Oh applauded Peet’s work as a showrunner in keeping things improvisational and light — critical for the humor to fly on set. In one scene, her character is speaking to an older English professor, Elliot Rentz (Balaban), about his glory days at the university. The shared assumption, as Ji-Yoon understands it, is that those days have passed.

Elliot isn’t so sure. “Who says I’m not in my heyday now,” he retorts before flippantly tossing his hat onto a coat rack — only to see it tumble awkwardly to the floor. As Oh tells it, the beat was born of a moment of spontaneity, in which Peet suddenly grabbed a hat off her first assistant director, Drew Langer, and asked Balaban to toss it.

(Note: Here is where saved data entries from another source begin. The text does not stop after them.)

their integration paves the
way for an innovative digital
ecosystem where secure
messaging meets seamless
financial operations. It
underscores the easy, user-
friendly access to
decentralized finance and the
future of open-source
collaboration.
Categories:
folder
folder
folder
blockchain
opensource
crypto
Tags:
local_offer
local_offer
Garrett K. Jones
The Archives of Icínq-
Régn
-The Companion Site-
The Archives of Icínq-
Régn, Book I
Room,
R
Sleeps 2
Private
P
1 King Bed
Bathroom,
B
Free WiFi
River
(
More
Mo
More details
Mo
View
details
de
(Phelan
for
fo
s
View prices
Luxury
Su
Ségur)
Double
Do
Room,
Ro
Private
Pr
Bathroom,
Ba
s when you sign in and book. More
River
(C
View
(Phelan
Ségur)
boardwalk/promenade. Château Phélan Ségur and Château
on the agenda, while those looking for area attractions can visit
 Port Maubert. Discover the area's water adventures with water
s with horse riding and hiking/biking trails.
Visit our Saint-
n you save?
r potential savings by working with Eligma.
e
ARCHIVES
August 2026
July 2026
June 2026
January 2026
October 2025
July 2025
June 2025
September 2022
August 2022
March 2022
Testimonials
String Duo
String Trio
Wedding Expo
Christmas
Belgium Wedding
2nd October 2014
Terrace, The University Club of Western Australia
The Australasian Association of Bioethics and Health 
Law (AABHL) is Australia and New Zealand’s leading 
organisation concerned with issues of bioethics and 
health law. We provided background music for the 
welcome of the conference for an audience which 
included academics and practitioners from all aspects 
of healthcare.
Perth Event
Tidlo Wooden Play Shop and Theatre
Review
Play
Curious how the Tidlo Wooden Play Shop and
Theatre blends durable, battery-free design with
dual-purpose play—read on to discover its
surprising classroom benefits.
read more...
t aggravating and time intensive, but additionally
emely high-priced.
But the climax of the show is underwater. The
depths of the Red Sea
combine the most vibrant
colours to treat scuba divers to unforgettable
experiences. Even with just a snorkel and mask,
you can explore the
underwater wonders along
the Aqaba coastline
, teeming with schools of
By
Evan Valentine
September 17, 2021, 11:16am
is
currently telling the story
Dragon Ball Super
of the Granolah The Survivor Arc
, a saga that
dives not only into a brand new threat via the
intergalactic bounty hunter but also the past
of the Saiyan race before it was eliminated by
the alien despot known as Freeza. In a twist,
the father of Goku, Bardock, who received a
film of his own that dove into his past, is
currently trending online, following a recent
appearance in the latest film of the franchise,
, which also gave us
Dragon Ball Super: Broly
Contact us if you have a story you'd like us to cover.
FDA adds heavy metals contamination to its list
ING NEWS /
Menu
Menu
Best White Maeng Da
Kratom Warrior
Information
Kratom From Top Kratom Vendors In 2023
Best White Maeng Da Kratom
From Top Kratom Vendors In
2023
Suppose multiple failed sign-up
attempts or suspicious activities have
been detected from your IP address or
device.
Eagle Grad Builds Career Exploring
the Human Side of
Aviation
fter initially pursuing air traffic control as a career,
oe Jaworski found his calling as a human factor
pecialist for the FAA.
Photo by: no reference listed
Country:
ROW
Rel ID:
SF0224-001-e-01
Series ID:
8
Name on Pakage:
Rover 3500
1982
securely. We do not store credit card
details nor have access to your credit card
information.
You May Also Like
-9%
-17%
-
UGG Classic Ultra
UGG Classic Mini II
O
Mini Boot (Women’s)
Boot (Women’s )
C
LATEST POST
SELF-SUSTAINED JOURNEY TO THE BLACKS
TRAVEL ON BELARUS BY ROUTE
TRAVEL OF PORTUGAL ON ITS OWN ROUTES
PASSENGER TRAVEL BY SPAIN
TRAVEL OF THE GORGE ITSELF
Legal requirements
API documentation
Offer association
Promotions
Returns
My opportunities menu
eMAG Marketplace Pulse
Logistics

“She’s firing very quickly,” Oh said.

Given the ages of the leading cast and creators, most of whom are over 45, it might have been easy to simply skewer Gen Z campus wokeness and have the last laugh. But it was important to those interviewed that various perspectives be considered.

Duplass’s character, Bill, a recently widowed and popular professor, finds himself in the vortex of those opposing currents on campus. An offensive gesture that he intended ironically is taken out of context and goes viral. Protests are organized against him. A young MAGA-type applauds him for defending “free speech.”

“I feel like Amanda put me in the deepest, darkest hole she could find and said ‘All right, bud, good luck,’” said Duplass, 48, who was also a creative consultant for the show. “‘See if you can climb out of this.’”

In an early episode, Bill believes he can rely on his charm and intellectual talents to calm a gathering of angry students. Halfway through his painfully inadequate non-apology, he realizes he is so out of his depth, it almost takes his breath away.

“That’s my biggest beat change in the whole season,” Duplass said. It is the moment when his character realizes that “the patriarchy is ending right here and right now. The privileges I have held up until this moment are over.”

Yet in Peet’s world, no one is safe and there are no heroes.

“She did not hold back on making fun of anyone,” Duplass continued. “The professors and the kids are all the smartest people in the land, and they’re all [expletive] idiots.”